Atak na policjantów w Jastrzębiu-Zdroju. Padły strzały
Do zdarzenia doszło w środę, 6 sierpnia przed godziną 16:00. Jak informuje policja, dyżurny otrzymał zgłoszenie o pobudzonym mężczyźnie, który wtargnął na teren prywatnej posesji w Jastrzębiu-Zdroju i nie chciał jej opuścić. Patrol wysłany na miejsce zastał agresywnego 40-latka uzbrojonego w łom.
- Po przyjeździe policjantów na miejsce interwencji 40-latek ruszył na nich, trzymając w ręku łom – relacjonuje rzecznik Komendy Miejskiej Policji w Jastrzębiu-Zdroju. Mężczyzna ignorował polecenia funkcjonariuszy, a następnie uniósł łom i biegnąc w ich kierunku, zaczął grozić im śmiercią.
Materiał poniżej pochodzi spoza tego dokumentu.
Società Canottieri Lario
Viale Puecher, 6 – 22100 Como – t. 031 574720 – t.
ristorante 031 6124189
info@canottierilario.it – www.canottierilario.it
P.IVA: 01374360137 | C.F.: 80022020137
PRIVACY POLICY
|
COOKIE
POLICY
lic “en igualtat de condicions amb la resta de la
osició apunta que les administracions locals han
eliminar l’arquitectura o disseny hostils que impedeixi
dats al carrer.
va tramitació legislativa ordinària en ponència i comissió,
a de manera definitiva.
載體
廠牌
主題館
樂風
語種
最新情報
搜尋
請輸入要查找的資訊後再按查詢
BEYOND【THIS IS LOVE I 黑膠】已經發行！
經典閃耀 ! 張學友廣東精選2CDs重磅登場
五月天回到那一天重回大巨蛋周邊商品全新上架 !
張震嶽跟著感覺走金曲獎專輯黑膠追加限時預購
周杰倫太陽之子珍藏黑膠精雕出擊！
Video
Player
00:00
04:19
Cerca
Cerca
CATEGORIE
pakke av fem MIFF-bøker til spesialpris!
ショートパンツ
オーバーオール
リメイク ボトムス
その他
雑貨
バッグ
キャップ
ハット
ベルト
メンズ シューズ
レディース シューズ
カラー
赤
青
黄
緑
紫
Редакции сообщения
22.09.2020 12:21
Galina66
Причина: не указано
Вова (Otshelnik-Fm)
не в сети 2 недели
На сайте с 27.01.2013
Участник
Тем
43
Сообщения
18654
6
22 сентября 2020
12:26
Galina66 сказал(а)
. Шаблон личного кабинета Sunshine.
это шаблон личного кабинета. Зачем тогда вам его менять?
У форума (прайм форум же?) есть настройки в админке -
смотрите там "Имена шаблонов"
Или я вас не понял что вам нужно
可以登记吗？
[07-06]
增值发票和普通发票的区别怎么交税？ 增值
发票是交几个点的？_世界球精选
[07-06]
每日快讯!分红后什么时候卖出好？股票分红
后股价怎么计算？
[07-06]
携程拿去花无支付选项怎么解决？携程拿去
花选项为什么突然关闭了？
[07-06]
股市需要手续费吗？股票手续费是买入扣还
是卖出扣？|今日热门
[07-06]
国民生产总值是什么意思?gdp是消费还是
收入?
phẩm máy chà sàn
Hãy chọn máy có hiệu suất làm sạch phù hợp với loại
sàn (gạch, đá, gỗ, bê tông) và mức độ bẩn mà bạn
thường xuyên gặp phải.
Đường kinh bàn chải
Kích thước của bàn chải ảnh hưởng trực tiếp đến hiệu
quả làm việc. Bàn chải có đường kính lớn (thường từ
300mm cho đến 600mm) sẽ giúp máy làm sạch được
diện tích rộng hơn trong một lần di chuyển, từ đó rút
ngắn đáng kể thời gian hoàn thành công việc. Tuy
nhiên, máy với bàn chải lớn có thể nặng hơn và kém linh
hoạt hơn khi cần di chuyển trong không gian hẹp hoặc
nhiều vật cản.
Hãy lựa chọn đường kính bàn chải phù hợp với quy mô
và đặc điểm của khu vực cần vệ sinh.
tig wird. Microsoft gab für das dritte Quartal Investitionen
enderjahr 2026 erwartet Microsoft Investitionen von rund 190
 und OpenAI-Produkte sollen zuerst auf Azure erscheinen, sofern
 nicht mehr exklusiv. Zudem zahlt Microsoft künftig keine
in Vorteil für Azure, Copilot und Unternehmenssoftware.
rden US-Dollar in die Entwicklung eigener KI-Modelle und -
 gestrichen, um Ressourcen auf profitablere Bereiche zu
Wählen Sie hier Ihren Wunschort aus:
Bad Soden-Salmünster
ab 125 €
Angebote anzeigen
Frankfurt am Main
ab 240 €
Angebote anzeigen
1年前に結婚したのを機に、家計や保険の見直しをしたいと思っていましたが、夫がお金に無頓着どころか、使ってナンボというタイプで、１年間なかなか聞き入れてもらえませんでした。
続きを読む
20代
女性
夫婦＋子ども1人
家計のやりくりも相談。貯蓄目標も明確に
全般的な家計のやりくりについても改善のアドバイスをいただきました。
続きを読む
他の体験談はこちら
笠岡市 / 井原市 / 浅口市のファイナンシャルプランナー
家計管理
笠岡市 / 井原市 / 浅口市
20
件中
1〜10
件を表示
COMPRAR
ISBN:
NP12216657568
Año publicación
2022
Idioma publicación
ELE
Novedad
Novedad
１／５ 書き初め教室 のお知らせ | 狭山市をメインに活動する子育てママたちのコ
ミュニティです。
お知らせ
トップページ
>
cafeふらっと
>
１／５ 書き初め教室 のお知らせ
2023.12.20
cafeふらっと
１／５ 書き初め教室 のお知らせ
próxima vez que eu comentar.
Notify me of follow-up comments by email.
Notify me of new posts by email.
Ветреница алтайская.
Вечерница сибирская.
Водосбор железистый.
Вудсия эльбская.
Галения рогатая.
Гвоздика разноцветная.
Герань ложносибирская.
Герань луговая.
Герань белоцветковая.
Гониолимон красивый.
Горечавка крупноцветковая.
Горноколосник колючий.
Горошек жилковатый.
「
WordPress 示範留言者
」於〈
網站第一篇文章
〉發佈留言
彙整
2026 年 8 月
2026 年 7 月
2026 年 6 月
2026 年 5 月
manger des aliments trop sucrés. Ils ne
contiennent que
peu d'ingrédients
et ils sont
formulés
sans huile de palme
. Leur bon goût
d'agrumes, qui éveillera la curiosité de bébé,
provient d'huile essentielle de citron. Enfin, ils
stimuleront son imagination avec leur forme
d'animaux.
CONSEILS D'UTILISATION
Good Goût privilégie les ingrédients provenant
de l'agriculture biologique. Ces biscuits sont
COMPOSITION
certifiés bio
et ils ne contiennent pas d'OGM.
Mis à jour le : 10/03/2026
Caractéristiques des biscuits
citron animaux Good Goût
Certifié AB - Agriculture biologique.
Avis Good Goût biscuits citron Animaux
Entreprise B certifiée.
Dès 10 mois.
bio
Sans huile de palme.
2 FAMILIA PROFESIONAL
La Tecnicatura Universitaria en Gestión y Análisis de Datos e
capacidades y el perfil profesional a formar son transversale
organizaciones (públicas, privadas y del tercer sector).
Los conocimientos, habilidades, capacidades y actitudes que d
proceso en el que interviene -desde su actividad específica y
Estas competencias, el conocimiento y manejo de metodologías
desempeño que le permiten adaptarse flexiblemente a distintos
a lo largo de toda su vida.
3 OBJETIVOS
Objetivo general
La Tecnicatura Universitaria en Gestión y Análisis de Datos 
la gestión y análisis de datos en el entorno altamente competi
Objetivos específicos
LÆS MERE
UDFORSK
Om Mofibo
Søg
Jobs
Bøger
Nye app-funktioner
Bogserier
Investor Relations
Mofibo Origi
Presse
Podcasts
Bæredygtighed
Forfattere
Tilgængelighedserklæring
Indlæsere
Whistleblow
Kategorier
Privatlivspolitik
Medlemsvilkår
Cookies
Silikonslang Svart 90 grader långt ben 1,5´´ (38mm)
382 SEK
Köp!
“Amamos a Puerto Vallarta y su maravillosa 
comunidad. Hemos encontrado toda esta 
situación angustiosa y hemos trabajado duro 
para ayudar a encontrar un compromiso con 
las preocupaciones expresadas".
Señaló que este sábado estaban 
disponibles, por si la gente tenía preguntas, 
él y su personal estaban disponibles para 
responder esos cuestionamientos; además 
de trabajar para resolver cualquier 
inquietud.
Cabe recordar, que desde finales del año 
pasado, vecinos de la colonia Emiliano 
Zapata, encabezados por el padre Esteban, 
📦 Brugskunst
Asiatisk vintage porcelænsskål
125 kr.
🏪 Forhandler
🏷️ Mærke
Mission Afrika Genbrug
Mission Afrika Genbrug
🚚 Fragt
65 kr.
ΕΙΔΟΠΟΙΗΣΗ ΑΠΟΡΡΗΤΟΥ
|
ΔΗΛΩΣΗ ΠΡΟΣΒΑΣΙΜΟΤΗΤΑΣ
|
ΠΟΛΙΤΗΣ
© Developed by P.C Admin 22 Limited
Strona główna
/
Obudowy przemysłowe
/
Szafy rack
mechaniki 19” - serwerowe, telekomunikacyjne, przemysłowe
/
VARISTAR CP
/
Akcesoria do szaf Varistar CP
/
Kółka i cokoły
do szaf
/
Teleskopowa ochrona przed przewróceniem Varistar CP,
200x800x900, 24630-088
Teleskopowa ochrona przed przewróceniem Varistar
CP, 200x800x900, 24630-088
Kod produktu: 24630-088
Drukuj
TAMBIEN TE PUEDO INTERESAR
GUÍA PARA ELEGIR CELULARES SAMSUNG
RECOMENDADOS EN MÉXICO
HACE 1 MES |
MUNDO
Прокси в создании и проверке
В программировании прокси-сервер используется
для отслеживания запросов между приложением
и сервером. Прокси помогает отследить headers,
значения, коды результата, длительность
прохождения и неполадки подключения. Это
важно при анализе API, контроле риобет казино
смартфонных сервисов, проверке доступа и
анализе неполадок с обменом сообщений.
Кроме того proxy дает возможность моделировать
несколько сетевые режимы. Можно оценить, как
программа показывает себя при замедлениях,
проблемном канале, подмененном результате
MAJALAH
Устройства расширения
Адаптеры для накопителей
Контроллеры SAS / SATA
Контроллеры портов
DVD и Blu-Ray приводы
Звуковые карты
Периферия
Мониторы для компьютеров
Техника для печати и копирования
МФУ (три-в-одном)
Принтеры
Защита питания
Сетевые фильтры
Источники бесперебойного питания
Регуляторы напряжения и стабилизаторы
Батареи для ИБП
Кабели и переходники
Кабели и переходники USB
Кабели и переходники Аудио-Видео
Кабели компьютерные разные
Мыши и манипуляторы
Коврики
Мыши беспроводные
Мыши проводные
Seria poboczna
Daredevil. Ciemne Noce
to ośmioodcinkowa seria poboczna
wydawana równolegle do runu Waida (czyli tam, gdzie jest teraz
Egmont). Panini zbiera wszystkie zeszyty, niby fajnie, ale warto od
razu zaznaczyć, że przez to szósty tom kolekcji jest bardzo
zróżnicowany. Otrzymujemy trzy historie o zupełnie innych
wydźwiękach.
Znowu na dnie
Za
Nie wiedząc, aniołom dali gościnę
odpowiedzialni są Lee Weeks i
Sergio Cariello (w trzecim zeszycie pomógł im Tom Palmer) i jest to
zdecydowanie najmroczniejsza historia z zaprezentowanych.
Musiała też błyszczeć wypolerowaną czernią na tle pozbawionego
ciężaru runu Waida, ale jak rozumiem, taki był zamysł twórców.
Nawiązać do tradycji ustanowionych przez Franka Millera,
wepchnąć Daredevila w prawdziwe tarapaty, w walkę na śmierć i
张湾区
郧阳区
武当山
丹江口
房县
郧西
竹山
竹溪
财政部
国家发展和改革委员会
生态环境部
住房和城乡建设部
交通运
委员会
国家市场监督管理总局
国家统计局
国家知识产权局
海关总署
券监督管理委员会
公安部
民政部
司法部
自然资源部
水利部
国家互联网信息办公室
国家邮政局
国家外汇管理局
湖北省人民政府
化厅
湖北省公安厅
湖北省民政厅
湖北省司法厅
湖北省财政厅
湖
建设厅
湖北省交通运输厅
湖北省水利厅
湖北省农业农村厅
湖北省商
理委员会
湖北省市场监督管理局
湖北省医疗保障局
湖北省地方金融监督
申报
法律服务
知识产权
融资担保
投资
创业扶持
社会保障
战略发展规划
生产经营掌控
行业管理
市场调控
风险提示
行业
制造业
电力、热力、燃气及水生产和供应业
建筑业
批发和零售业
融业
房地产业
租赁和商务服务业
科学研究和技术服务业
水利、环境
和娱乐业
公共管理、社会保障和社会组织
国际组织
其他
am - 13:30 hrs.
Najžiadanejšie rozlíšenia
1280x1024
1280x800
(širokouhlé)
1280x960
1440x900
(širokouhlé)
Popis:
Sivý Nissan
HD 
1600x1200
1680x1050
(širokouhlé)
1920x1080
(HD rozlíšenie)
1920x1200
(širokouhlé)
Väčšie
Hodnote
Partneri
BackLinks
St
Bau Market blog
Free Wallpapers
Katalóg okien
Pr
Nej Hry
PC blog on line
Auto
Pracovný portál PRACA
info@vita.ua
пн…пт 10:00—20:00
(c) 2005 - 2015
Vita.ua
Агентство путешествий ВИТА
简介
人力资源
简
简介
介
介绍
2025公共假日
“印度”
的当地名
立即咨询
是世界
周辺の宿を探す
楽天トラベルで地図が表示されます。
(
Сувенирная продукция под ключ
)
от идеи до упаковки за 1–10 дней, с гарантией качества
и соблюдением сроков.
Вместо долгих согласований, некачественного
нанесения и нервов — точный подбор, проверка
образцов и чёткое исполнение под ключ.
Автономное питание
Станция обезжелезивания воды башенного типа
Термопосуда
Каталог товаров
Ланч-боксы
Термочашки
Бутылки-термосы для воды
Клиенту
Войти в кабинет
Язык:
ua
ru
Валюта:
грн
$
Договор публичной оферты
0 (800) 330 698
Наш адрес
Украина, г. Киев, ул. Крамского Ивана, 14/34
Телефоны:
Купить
Wobec realnego zagrożenia życia i zdrowia, jeden z policjantów oddał dwa strzały w kierunku napastnika, raniąc go w nogi.
Wyszedł z więzienia kilka dni temu, grozi mu kolejna odsiadka
Po obezwładnieniu agresora, mundurowi udzielili mu pierwszej pomocy i wezwali na miejsce zespół ratownictwa medycznego. Ranny mężczyzna został przetransportowany do szpitala. Jak informuje policja, jego życiu nie zagraża niebezpieczeństwo.
Okazało się, że 40-latek był już wcześniej notowany przez policję i karany za szereg przestępstw, w tym czynną napaść na policjantów, groźby karalne, włamania, znęcanie się nad bliskimi, posiadanie narkotyków i kierowanie pojazdem w stanie nietrzeźwości. Co więcej, mężczyzna zaledwie kilka dni temu opuścił zakład karny.
O dalszym losie agresora zdecyduje teraz prokurator, a następnie sąd. Sprawa jest w toku, a policja wyjaśnia wszystkie okoliczności zdarzenia.